Context: It is important to characterize the biological activity of circulating androgenic steroid hormones during the menopausal transition because these appear to impact the metabolic and cardiovascular health risk factors of women.

Objective: To develop and characterize a cell-based bioassay that measures the androgen receptor-mediated signal transduction in serum.

Design: Clinically relevant experimental study nested in a sample population of a longitudinal cohort study

Setting: University laboratory

Methods: A receptor-mediated luciferase expression bioassay based on HEK 293 cells which were stably cotransfected with plasmids containing the human androgen receptor (hAR) and luciferase gene was developed. In forty-nine samples from menstruating women aged 42-52 yr, total testosterone (T) and sex hormone binding globulin (SHBG) concentrations were measured by immunoassay; free T (FT) concentrations were calculated from the total T and SHBG concentrations.

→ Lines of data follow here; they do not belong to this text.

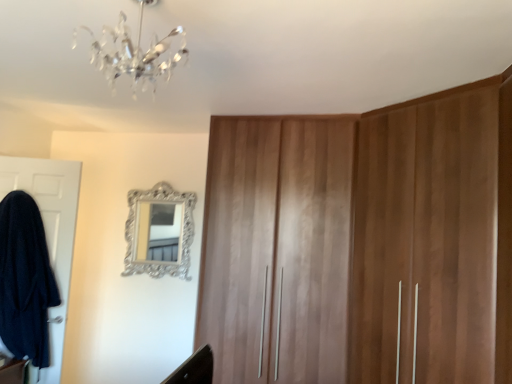
Describe the element at coordinates (50, 235) in the screenshot. I see `white matte door at left` at that location.

The width and height of the screenshot is (512, 384). In order to click on wooden wardrobe at center in this screenshot , I will do `click(277, 249)`.

From the image's perspective, is silver ornate mirror at upper center located above or below white matte door at left?

Based on their image positions, silver ornate mirror at upper center is located above white matte door at left.

Is silver ornate mirror at upper center next to white matte door at left and touching it?

They are not placed beside each other.

Can you confirm if silver ornate mirror at upper center is thinner than white matte door at left?

Yes.

Considering the positions of objects silver ornate mirror at upper center and white matte door at left in the image provided, who is more to the right, silver ornate mirror at upper center or white matte door at left?

Positioned to the right is silver ornate mirror at upper center.

From a real-world perspective, between white matte door at left and crystal glass chandelier at upper center, who is vertically lower?

From a 3D spatial view, white matte door at left is below.

You are a GUI agent. You are given a task and a screenshot of the screen. Output one action in this format:
    pyautogui.click(x=<x>, y=<y>)
    Task: Click on the light fixture in front of the white matte door at left
    The height and width of the screenshot is (384, 512).
    Given the screenshot: What is the action you would take?
    tap(134, 53)

Is the depth of white matte door at left greater than that of crystal glass chandelier at upper center?

Yes, white matte door at left is further from the camera.

Would you say white matte door at left is inside or outside crystal glass chandelier at upper center?

white matte door at left is not enclosed by crystal glass chandelier at upper center.

Is wooden wardrobe at center aimed at white matte door at left?

No, wooden wardrobe at center is not oriented towards white matte door at left.

Which object is more forward, wooden wardrobe at center or white matte door at left?

wooden wardrobe at center.

Does wooden wardrobe at center have a lesser height compared to white matte door at left?

No, wooden wardrobe at center is not shorter than white matte door at left.

Is point (287, 140) positioned after point (38, 161)?

That is False.

Is crystal glass chandelier at upper center touching wooden wardrobe at center?

No, crystal glass chandelier at upper center is not making contact with wooden wardrobe at center.

Is point (140, 68) closer to camera compared to point (301, 265)?

Yes.

From the image's perspective, which one is positioned higher, crystal glass chandelier at upper center or wooden wardrobe at center?

crystal glass chandelier at upper center appears higher in the image.

From the image's perspective, is silver ornate mirror at upper center located above or below wooden wardrobe at center?

silver ornate mirror at upper center is above wooden wardrobe at center.

From their relative heights in the image, would you say silver ornate mirror at upper center is taller or shorter than wooden wardrobe at center?

Clearly, silver ornate mirror at upper center is shorter compared to wooden wardrobe at center.

Is point (183, 230) closer or farther from the camera than point (262, 240)?

Point (183, 230).

Is silver ornate mirror at upper center completely or partially outside of wooden wardrobe at center?

silver ornate mirror at upper center is positioned outside wooden wardrobe at center.

Looking at their sizes, would you say crystal glass chandelier at upper center is wider or thinner than white matte door at left?

In the image, crystal glass chandelier at upper center appears to be wider than white matte door at left.

Locate an element on the screen. The image size is (512, 384). light fixture above the white matte door at left (from the image's perspective) is located at coordinates (134, 53).

Is point (124, 68) positioned after point (52, 182)?

No, (124, 68) is closer to viewer.

Are crystal glass chandelier at upper center and white matte door at left far apart?

Yes, crystal glass chandelier at upper center and white matte door at left are located far from each other.

Measure the distance between white matte door at left and wooden wardrobe at center.

white matte door at left and wooden wardrobe at center are 1.44 meters apart.

Is white matte door at left directly adjacent to wooden wardrobe at center?

No, white matte door at left is not in contact with wooden wardrobe at center.

Between white matte door at left and wooden wardrobe at center, which one has larger size?

wooden wardrobe at center.

Does white matte door at left have a greater height compared to wooden wardrobe at center?

No, white matte door at left is not taller than wooden wardrobe at center.

At what (x,y) coordinates should I click in order to perform the action: click on door below the silver ornate mirror at upper center (from a real-world perspective). Please return your answer as a coordinate pair (x, y). Looking at the image, I should click on (50, 235).

Find the location of a particular element. The image size is (512, 384). door below the crystal glass chandelier at upper center (from the image's perspective) is located at coordinates (50, 235).

Estimate the real-world distances between objects in this image. Which object is further from crystal glass chandelier at upper center, white matte door at left or wooden wardrobe at center?

white matte door at left is positioned further to the anchor crystal glass chandelier at upper center.

From the image, which object appears to be farther from crystal glass chandelier at upper center, wooden wardrobe at center or silver ornate mirror at upper center?

silver ornate mirror at upper center lies further to crystal glass chandelier at upper center than the other object.

Based on their spatial positions, is crystal glass chandelier at upper center or silver ornate mirror at upper center closer to wooden wardrobe at center?

silver ornate mirror at upper center is positioned closer to the anchor wooden wardrobe at center.

Looking at the image, which one is located closer to silver ornate mirror at upper center, white matte door at left or crystal glass chandelier at upper center?

white matte door at left lies closer to silver ornate mirror at upper center than the other object.

Which object lies further to the anchor point silver ornate mirror at upper center, crystal glass chandelier at upper center or white matte door at left?

Based on the image, crystal glass chandelier at upper center appears to be further to silver ornate mirror at upper center.

In the scene shown: Estimate the real-world distances between objects in this image. Which object is closer to white matte door at left, wooden wardrobe at center or silver ornate mirror at upper center?

silver ornate mirror at upper center is positioned closer to the anchor white matte door at left.

Looking at the image, which one is located further to silver ornate mirror at upper center, wooden wardrobe at center or crystal glass chandelier at upper center?

Among the two, crystal glass chandelier at upper center is located further to silver ornate mirror at upper center.

Estimate the real-world distances between objects in this image. Which object is further from wooden wardrobe at center, silver ornate mirror at upper center or crystal glass chandelier at upper center?

crystal glass chandelier at upper center lies further to wooden wardrobe at center than the other object.

You are a GUI agent. You are given a task and a screenshot of the screen. Output one action in this format:
    pyautogui.click(x=<x>, y=<y>)
    Task: Click on the light fixture situated between white matte door at left and wooden wardrobe at center from left to right
    
    Given the screenshot: What is the action you would take?
    pyautogui.click(x=134, y=53)

At what (x,y) coordinates should I click in order to perform the action: click on door between crystal glass chandelier at upper center and silver ornate mirror at upper center along the z-axis. Please return your answer as a coordinate pair (x, y). Looking at the image, I should click on (50, 235).

Image resolution: width=512 pixels, height=384 pixels. Find the location of `locker between crystal glass chandelier at upper center and silver ornate mirror at upper center in the front-back direction`. locker between crystal glass chandelier at upper center and silver ornate mirror at upper center in the front-back direction is located at coordinates (277, 249).

The image size is (512, 384). In order to click on mirror located between white matte door at left and wooden wardrobe at center in the left-right direction in this screenshot , I will do `click(159, 232)`.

Results: Mean total T concentration of the sample was 1.15 nM (SD: 0.46, range: 0.57 - 3.86 nM). The mean bioactive androgen detected was 1.00 nM (SD: 0.24, range: 0.53 - 1.60 nM). Calculated FT (mean: 0.016 nM) was significantly lower than the levels of bioactive androgens measured by receptor-mediated bioassay. There was significant positive correlation between bioactive androgen levels and total T values in young women and in polycystic ovarian disorder patients while no correlation was found between the two values in mid-aged women.

Conclusions: An androgen receptor-mediated bioassay can provide additional information in the evaluation of total bioactive androgens in mid-life women. Our data suggest that levels of circulating SHBG may have a significant impact on the levels of total circulating bioavailable androgens.